Northland Senior Vice President Peter Standish could not be reached for comment for this story.
Tuesday’s inspections came in the wake of Winter Storm Nemo, which dumped a historic 34 inches of snow on the city over the weekend. In recent days, Ramos has been busy responding to storm-related calls: He has bought Pepto-Bismol, milk and bread for snowbound seniors at 50 Grand Ave. and relocated four families whose roof was leaking at 608 George St.
Amid rain and warming temperatures, LCI has also been checking up on buildings with flat roofs that could be in danger of collapse or leaks.

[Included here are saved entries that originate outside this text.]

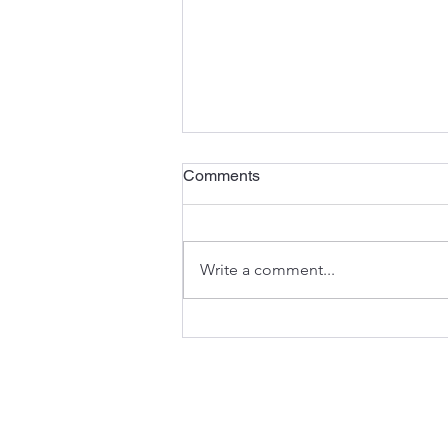
Comments
Write a comment...
Prince Foundation Continues
Strategic Rebranding with
Launch of Dual Language
Official Website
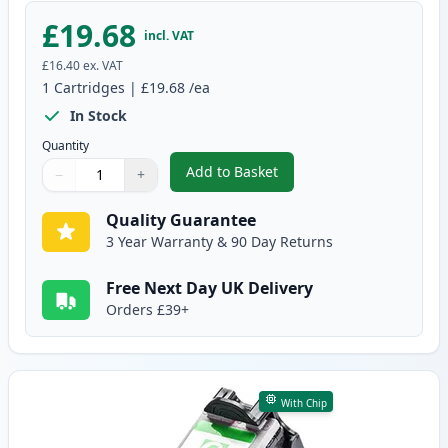
£19.68
incl. VAT
£16.40
ex. VAT
1
Cartridges
|
£19.68
/ea
In Stock
Quantity
Add to Basket
−
+
,
Canon PG-50 Black High-Yield 
Quantity
Use buttons to adjust
Quantity
:
1
Quality Guarantee
3 Year Warranty & 90 Day Returns
Free Next Day UK Delivery
Orders £39+
With Chip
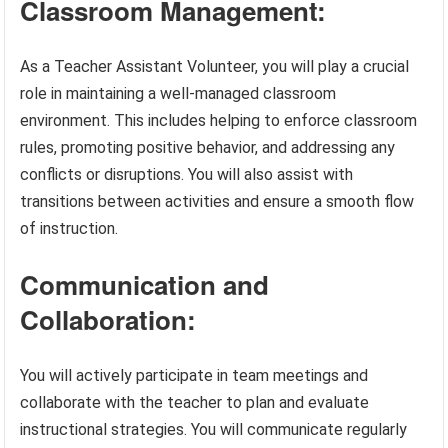
Classroom Management:
As a Teacher Assistant Volunteer, you will play a crucial
role in maintaining a well-managed classroom
environment. This includes helping to enforce classroom
rules, promoting positive behavior, and addressing any
conflicts or disruptions. You will also assist with
transitions between activities and ensure a smooth flow
of instruction.
Communication and
Collaboration:
You will actively participate in team meetings and
collaborate with the teacher to plan and evaluate
instructional strategies. You will communicate regularly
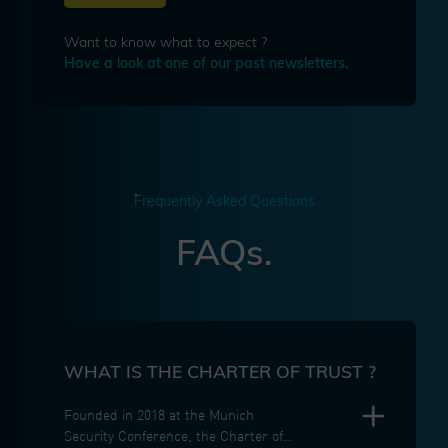
Want to know what to expect ?
Have a look at one of our past newsletters.
Frequently Asked Questions
FAQs.
WHAT IS THE CHARTER OF TRUST ?
Founded in 2018 at the Munich
Security Conference, the Charter of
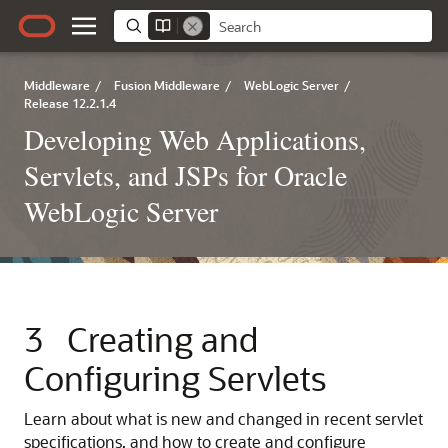
Middleware
/
Fusion Middleware
/
WebLogic Server
/
Release 12.2.1.4
Developing Web Applications,
Servlets, and JSPs for Oracle
WebLogic Server
3
Creating and
Configuring Servlets
Learn about what is new and changed in recent servlet
specifications, and how to create and configure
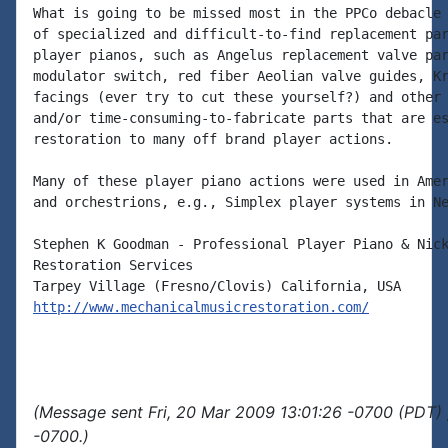
What is going to be missed most in the PPCo debacle 
of specialized and difficult-to-find replacement par
player pianos, such as Angelus replacement valve par
modulator switch, red fiber Aeolian valve guides, Kr
facings (ever try to cut these yourself?) and other 
and/or time-consuming-to-fabricate parts that are es
restoration to many off brand player actions.

Many of these player piano actions were used in Amer
and orchestrions, e.g., Simplex player systems in Ne
Stephen K Goodman - Professional Player Piano & Nick
Restoration Services

http://www.mechanicalmusicrestoration.com/
(Message sent Fri, 20 Mar 2009 13:01:26 -0700 (PDT) 
-0700.)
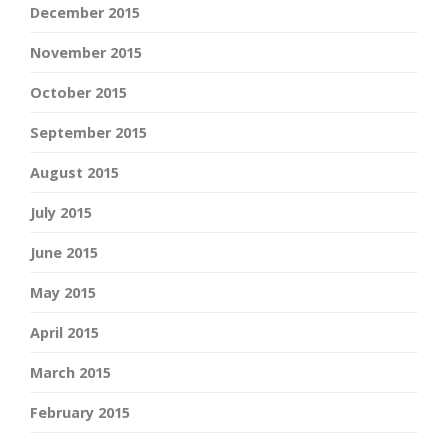
December 2015
November 2015
October 2015
September 2015
August 2015
July 2015
June 2015
May 2015
April 2015
March 2015
February 2015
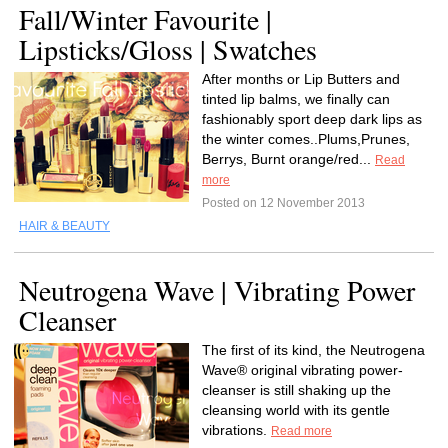
Fall/Winter Favourite |
Lipsticks/Gloss | Swatches
After months or Lip Butters and
tinted lip balms, we finally can
fashionably sport deep dark lips as
the winter comes..Plums,Prunes,
Berrys, Burnt orange/red...
Read
more
Posted on 12 November 2013
HAIR & BEAUTY
Neutrogena Wave | Vibrating Power
Cleanser
The first of its kind, the Neutrogena
Wave® original vibrating power-
cleanser is still shaking up the
cleansing world with its gentle
vibrations.
Read more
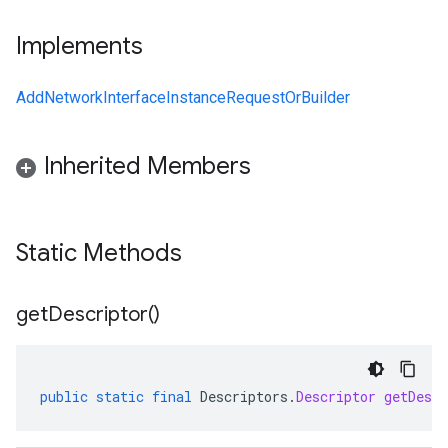
Implements
AddNetworkInterfaceInstanceRequestOrBuilder
Inherited Members
Static Methods
get
Descriptor(
)
public
static
final
Descriptors
.
Descriptor
getDescr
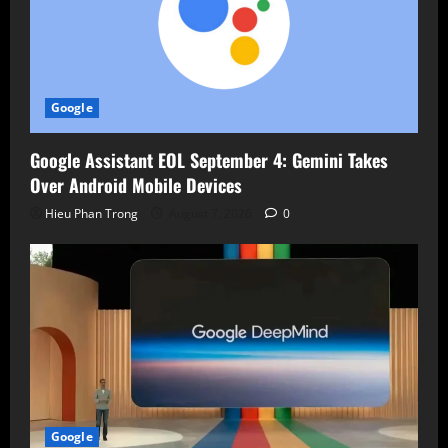
Google
Google Assistant EOL September 4: Gemini Takes
Over Android Mobile Devices
Hieu Phan Trong
August 7, 2026
0
Google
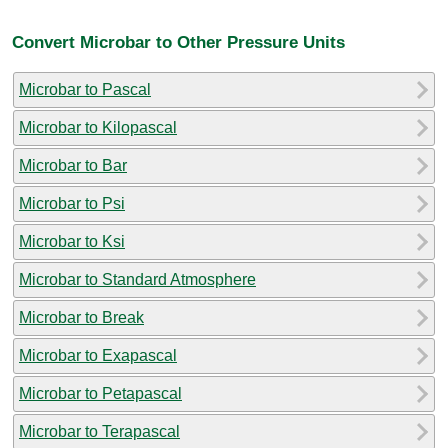
Convert Microbar to Other Pressure Units
Microbar to Pascal
Microbar to Kilopascal
Microbar to Bar
Microbar to Psi
Microbar to Ksi
Microbar to Standard Atmosphere
Microbar to Break
Microbar to Exapascal
Microbar to Petapascal
Microbar to Terapascal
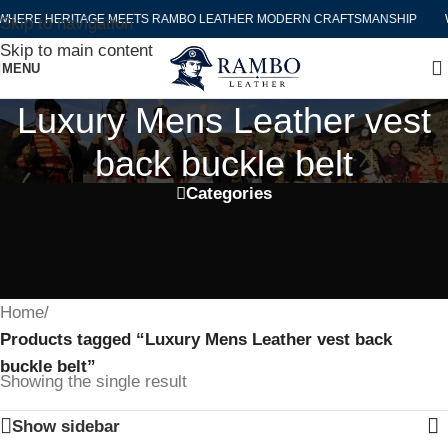
HERE HERITAGE MEETS RAMBO LEATHER MODERN CRAFTSMANSHIP
W
Skip to navigation
Skip to main content
MENU
Luxury Mens Leather vest
back buckle belt
Categories
Home
/
Products tagged “Luxury Mens Leather vest back
buckle belt”
Showing the single result
Show sidebar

“Flat roofs have been a problem,” said LCI Director Erik Johnson. “We’re trying to look at places that have been a problem — while there is an emergency declaration and while we have resources in place.”
The city chose to make “proactive” inspections at Church Street South because it not only has flat roofs; it has “parapet” walls blocking water from draining off those roofs, Ramos said. Water damage has been a problem there in the past.
Ramos gave Church Street South management a last-minute courtesy call Monday night warning them of the inspection. Then he gathered seven other city inspectors Tuesday morning and headed over to the complex.
The inspectors fanned out past the abandoned laundromat and community center into the complex’s inner sanctum.
They knocked on random doors in each of 23 buildings.
In a half-dozen apartments, Ramos found no signs of storm-related leaks. He did find “deferred maintenance.”
In one apartment on Station Court, he cited the landlord for a door that didn’t close flush with the door frame, letting a slice of bright light and cold air pour into the room. In another apartment, he marked off a violation for a window that “freefalls,” meaning it does not stay up.
The most serious violation he found came in a second-floor apartment.
“Hello, inspector!” Ramos said, rapping the door with his knuckles.
“Inspector,” he repeated, with a Spanish pronunciation.
He was greeted by a Puerto Rican woman holding her 16-month-old son.
The woman led him to an upstairs bedroom, where two electrical outlets were missing covers.
One sat dangerously close to where her son sleeps. Ramos bent down and took a look.
“He could get electrocuted,” Ramos remarked.
He said Northland or its management company, Community Builders, will have to fix that problem ASAP.
In another apartment, he found stripes of mold running down the walls. He said that’s usually a sign that the insulation has deteriorated in the walls, laying bare the metal studs, which draw condensation in vertical stripes, proving fertile ground for mold.
After making his rounds, Ramos regrouped with inspectors in front of Sandavi’s Market, a store inside the complex.
Inspector Edward Rodriguez (pictured) reported finding one apartment with a leaking roof. Water was running down the walls. The tenant had pulled out her couch and had put towels on the ground, he said.
Ramos said the city plans to issue violation orders Friday. The landlord will have up to 21 days to fix most of the problems, except for those that put tenants’ health or safety at immediate risk.